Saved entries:
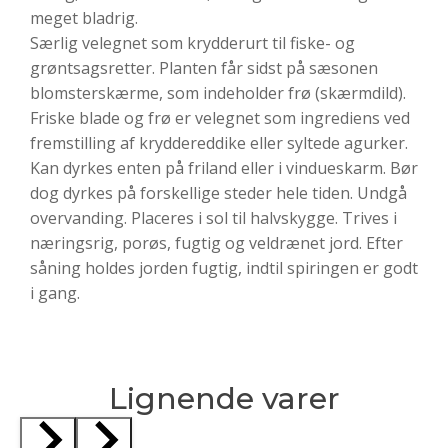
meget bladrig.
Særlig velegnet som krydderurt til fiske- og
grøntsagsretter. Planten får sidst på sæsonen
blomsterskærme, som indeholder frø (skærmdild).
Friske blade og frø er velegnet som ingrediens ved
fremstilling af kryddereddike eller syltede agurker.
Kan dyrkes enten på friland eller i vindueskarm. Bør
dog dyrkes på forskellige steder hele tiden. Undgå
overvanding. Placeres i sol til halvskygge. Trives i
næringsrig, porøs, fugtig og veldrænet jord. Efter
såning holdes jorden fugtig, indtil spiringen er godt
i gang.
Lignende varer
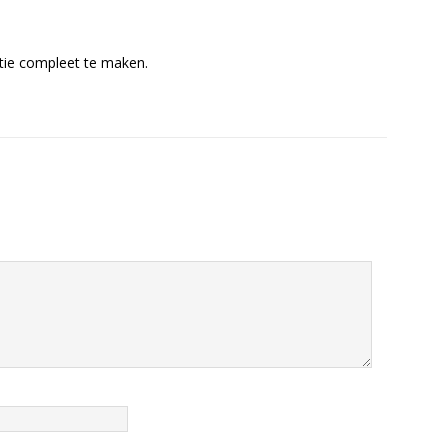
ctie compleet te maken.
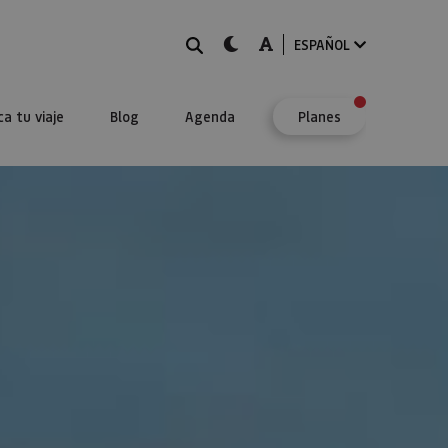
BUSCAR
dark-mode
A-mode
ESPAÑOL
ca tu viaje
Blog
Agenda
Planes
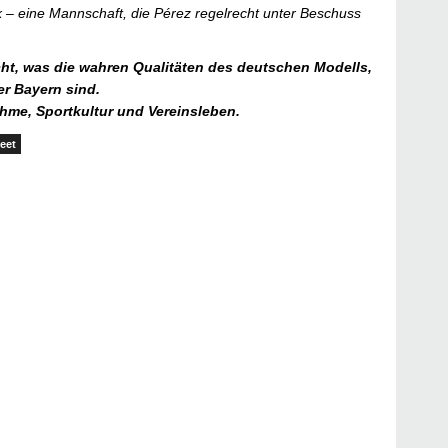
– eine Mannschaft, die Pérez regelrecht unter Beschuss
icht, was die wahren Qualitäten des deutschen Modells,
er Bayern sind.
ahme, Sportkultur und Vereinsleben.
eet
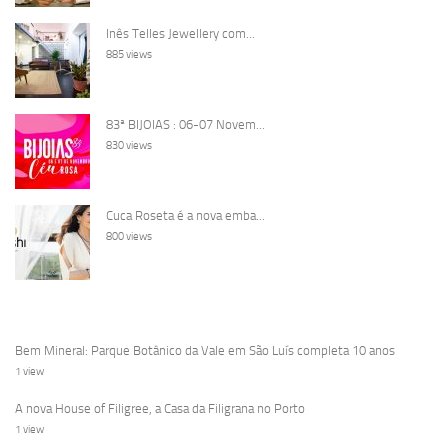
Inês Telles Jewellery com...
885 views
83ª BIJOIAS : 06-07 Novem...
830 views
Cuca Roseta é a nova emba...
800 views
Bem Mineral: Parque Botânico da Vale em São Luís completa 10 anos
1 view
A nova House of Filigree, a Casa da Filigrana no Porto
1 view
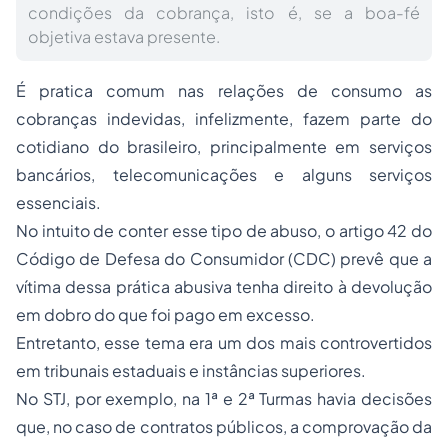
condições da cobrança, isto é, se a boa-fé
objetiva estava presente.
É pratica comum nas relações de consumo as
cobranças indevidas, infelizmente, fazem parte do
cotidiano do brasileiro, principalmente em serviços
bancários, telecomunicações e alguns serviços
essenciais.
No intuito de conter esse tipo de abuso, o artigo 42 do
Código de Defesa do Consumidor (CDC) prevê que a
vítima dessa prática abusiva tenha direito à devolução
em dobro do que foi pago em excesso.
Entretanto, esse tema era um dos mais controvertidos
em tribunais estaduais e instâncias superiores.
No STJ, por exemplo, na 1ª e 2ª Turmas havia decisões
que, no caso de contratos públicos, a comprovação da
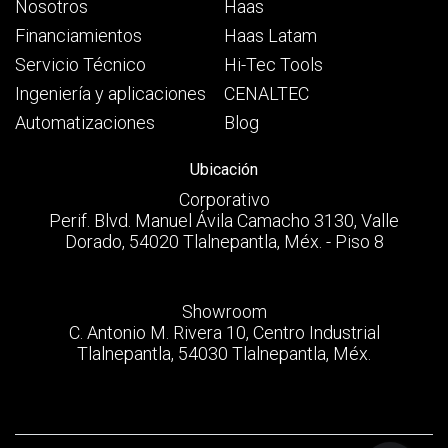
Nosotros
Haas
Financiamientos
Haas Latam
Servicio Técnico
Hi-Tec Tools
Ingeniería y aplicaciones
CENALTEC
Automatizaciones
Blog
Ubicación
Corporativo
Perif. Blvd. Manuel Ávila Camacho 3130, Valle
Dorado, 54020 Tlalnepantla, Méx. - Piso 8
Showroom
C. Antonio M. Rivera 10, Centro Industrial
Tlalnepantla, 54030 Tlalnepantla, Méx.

---

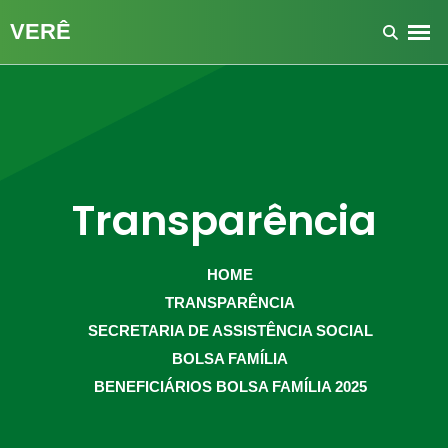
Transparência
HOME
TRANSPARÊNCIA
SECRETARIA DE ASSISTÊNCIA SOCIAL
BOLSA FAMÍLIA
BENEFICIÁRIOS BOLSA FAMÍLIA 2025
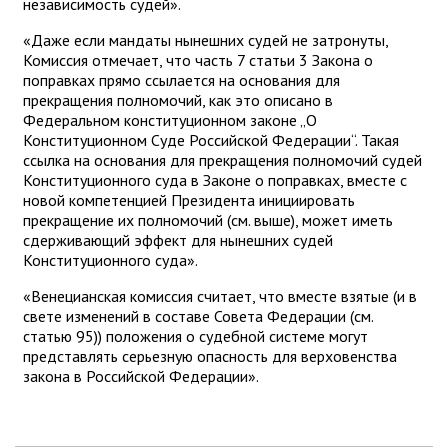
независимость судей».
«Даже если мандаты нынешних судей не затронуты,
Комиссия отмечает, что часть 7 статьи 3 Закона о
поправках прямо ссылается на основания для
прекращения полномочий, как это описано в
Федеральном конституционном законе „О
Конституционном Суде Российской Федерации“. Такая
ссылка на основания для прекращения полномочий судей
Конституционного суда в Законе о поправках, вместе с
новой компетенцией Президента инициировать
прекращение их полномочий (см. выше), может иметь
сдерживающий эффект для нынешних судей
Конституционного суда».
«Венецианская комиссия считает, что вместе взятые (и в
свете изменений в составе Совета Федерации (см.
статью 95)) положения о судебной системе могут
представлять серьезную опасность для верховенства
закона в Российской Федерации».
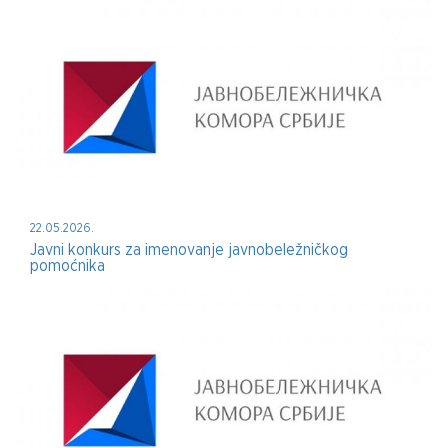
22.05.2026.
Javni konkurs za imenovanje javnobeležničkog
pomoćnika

==

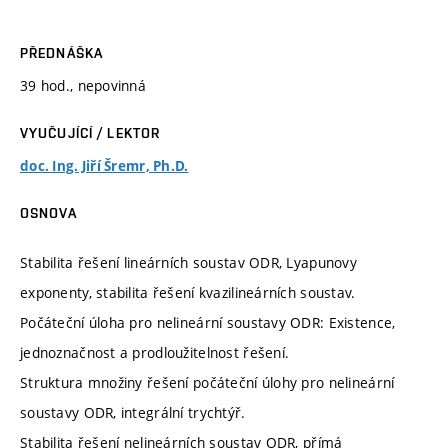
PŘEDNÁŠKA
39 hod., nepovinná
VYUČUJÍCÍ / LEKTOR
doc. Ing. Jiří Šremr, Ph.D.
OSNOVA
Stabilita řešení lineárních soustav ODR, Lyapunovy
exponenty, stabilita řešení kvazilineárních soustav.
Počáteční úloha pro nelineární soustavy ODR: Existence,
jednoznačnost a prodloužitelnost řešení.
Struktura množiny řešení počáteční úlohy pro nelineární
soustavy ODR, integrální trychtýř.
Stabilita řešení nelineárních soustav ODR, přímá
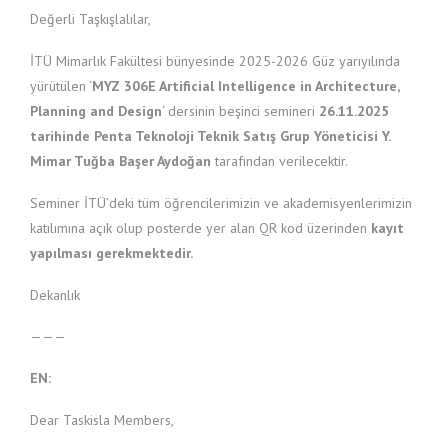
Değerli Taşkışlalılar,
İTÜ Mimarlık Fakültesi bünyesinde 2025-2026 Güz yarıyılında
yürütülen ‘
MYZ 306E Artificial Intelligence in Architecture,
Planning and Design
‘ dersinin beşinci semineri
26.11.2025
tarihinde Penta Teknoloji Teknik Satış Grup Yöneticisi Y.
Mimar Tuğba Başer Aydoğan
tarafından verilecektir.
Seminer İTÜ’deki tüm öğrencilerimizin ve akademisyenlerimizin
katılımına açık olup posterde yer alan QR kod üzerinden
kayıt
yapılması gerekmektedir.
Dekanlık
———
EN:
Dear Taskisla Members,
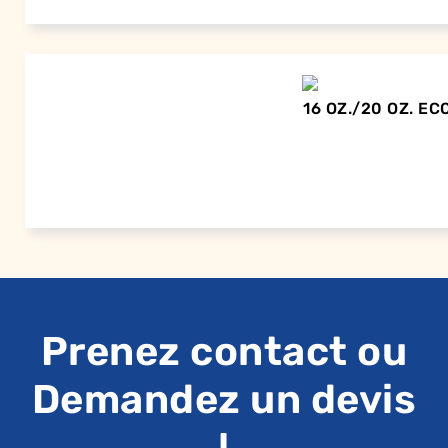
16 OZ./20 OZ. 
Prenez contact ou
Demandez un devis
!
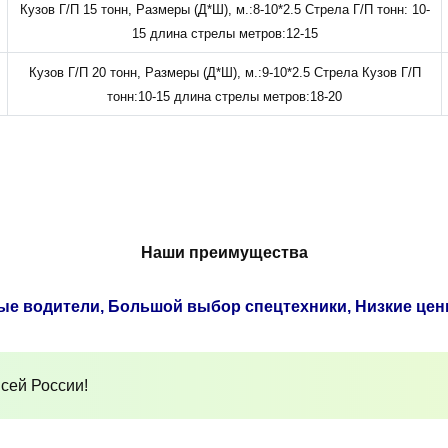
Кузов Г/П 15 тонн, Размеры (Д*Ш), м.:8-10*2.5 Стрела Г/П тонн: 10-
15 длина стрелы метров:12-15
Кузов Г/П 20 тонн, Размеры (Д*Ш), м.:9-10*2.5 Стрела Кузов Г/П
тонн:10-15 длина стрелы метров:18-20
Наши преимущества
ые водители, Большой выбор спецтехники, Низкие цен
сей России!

== Exercise prompt ==
Copy out word for word the part that opens with the line containing "meget bladrig." and closes with the line containing "Kan dyrkes enten". Include both of those lines.

== Response to this exercise ==
meget bladrig.
Særlig velegnet som krydderurt til fiske- og
grøntsagsretter. Planten får sidst på sæsonen
blomsterskærme, som indeholder frø (skærmdild).
Friske blade og frø er velegnet som ingrediens ved
fremstilling af kryddereddike eller syltede agurker.
Kan dyrkes enten på friland eller i vindueskarm. Bør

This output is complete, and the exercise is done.